> Your goal: With nothing added and nothing dropped, write out all of the entries below.

═════ Records for the exercise ═════

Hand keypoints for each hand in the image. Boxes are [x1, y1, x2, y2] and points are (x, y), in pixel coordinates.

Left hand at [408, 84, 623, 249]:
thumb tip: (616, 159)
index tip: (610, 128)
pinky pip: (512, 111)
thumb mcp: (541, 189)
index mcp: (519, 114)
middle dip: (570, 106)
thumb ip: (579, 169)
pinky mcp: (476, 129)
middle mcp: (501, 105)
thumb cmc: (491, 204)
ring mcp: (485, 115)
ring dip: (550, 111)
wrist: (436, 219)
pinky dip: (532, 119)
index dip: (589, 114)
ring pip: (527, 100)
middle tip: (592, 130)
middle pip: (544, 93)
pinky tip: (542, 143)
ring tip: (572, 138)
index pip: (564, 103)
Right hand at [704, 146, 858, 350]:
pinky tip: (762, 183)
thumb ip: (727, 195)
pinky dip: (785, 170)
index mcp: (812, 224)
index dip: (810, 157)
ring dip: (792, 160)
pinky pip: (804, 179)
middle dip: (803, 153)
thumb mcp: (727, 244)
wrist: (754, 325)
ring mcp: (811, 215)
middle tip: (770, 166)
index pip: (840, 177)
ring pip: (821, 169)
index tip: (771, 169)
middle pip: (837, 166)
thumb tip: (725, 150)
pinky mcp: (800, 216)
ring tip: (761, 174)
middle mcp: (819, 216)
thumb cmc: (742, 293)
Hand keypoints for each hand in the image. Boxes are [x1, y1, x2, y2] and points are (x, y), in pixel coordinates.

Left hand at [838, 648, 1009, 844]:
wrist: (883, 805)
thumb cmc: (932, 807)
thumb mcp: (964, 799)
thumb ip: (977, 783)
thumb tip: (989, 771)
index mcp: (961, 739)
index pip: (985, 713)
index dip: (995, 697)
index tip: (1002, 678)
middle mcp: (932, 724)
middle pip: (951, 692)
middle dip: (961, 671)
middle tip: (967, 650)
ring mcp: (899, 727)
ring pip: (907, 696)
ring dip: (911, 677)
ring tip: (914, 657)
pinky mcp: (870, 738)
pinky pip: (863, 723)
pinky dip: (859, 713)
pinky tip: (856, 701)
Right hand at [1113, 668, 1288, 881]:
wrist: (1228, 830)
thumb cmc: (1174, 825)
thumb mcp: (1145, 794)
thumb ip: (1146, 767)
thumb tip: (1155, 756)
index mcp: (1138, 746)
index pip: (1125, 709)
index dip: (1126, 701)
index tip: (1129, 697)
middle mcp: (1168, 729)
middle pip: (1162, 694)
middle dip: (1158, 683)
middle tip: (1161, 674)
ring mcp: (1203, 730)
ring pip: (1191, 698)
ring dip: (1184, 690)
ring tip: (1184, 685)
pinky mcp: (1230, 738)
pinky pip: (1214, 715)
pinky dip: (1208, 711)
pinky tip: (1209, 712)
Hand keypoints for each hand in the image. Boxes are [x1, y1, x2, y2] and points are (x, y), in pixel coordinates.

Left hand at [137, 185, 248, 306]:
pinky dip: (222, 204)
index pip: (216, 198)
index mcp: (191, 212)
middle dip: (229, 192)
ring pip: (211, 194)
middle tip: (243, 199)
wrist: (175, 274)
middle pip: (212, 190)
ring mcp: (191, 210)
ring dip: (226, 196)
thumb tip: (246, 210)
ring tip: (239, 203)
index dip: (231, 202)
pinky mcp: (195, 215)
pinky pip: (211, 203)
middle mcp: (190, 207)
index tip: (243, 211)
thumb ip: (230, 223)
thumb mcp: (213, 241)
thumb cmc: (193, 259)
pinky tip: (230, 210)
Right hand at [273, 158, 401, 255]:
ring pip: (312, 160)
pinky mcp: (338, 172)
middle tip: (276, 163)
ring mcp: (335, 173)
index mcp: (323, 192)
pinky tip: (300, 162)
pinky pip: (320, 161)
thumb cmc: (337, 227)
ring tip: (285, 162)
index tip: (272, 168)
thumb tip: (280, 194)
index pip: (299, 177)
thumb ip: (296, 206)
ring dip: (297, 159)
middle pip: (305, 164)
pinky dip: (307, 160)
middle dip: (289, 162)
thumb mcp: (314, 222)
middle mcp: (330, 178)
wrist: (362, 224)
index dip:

═════

> Result:
Hand keypoints for each hand in the image. Boxes are [x1, y1, x2, y2] and points are (x, y), in pixel coordinates.

Left hand at [408, 84, 623, 249]:
thumb tip: (616, 159)
index tip: (610, 128)
pinky pip: (512, 111)
thumb mcp: (541, 189)
index mcp: (519, 114)
middle dip: (570, 106)
thumb ip: (579, 169)
pinky mcp: (476, 129)
middle mcp: (501, 105)
thumb cmc: (491, 204)
ring mcp: (485, 115)
ring dip: (550, 111)
wrist: (436, 219)
pinky dip: (532, 119)
index dip: (589, 114)
ring pip: (527, 100)
middle tip: (592, 130)
middle pip: (544, 93)
pinky tip: (542, 143)
ring tip: (572, 138)
index pip: (564, 103)
Right hand at [704, 146, 858, 350]:
pinky tip: (762, 183)
thumb ip: (727, 195)
pinky dip: (785, 170)
index mcp: (812, 224)
index dip: (810, 157)
ring dip: (792, 160)
pinky pip: (804, 179)
middle dip: (803, 153)
thumb mcp: (727, 244)
wrist: (754, 325)
ring mcp: (811, 215)
middle tip: (770, 166)
index pip: (840, 177)
ring pip: (821, 169)
index tip: (771, 169)
middle pip: (837, 166)
thumb tip: (725, 150)
pinky mcp: (800, 216)
ring tip: (761, 174)
middle mcp: (819, 216)
thumb cmc: (742, 293)
Hand keypoints for each hand in the image. Boxes are [x1, y1, x2, y2] and points are (x, y), in pixel coordinates.

Left hand at [838, 648, 1009, 844]:
wrist: (883, 805)
thumb cmc: (932, 807)
thumb mcp: (964, 799)
thumb ip: (977, 783)
thumb tip: (989, 771)
index mcp: (961, 739)
index pip: (985, 713)
index dip: (995, 697)
index tip: (1002, 678)
middle mcp: (932, 724)
middle pip: (951, 692)
middle dip: (961, 671)
middle tip: (967, 650)
ring mcp: (899, 727)
ring pip: (907, 696)
ring dip: (911, 677)
ring tip: (914, 657)
pinky mcp: (870, 738)
pinky pip: (863, 723)
pinky dip: (859, 713)
pinky tip: (856, 701)
Right hand at [1113, 668, 1288, 881]:
wrist: (1228, 830)
thumb cmc: (1174, 825)
thumb mcp: (1145, 794)
thumb ip: (1146, 767)
thumb tip: (1155, 756)
index mcp: (1138, 746)
index pip: (1125, 709)
index dip: (1126, 701)
index tip: (1129, 697)
middle mcp: (1168, 729)
middle pip: (1162, 694)
middle dip: (1158, 683)
middle tip: (1161, 674)
ring mcp: (1203, 730)
ring pip: (1191, 698)
ring dip: (1184, 690)
ring tip: (1184, 685)
pinky mcp: (1230, 738)
pinky pip: (1214, 715)
pinky dip: (1208, 711)
pinky tip: (1209, 712)
Hand keypoints for each hand in the image. Boxes are [x1, y1, x2, y2] and points are (x, y), in pixel coordinates.

Left hand at [137, 185, 248, 306]:
pinky dip: (222, 204)
index pip: (216, 198)
index mcp: (191, 212)
middle dip: (229, 192)
ring pip: (211, 194)
middle tip: (243, 199)
wrist: (175, 274)
middle pip: (212, 190)
ring mcp: (191, 210)
ring dip: (226, 196)
thumb tip: (246, 210)
ring tip: (239, 203)
index dip: (231, 202)
pinky mcp: (195, 215)
pinky pip: (211, 203)
middle mcp: (190, 207)
index tip: (243, 211)
thumb ip: (230, 223)
thumb mcp: (213, 241)
thumb cmc: (193, 259)
pinky tip: (230, 210)
Right hand at [273, 158, 401, 255]:
ring pip: (312, 160)
pinky mcp: (338, 172)
middle tip: (276, 163)
ring mcp: (335, 173)
index mcp: (323, 192)
pinky tip: (300, 162)
pinky pip: (320, 161)
thumb cmc: (337, 227)
ring tip: (285, 162)
index tip: (272, 168)
thumb tip: (280, 194)
index pip: (299, 177)
thumb ip: (296, 206)
ring dip: (297, 159)
middle pip: (305, 164)
pinky dip: (307, 160)
middle dip: (289, 162)
thumb mcp: (314, 222)
middle mcp: (330, 178)
wrist: (362, 224)
index dip:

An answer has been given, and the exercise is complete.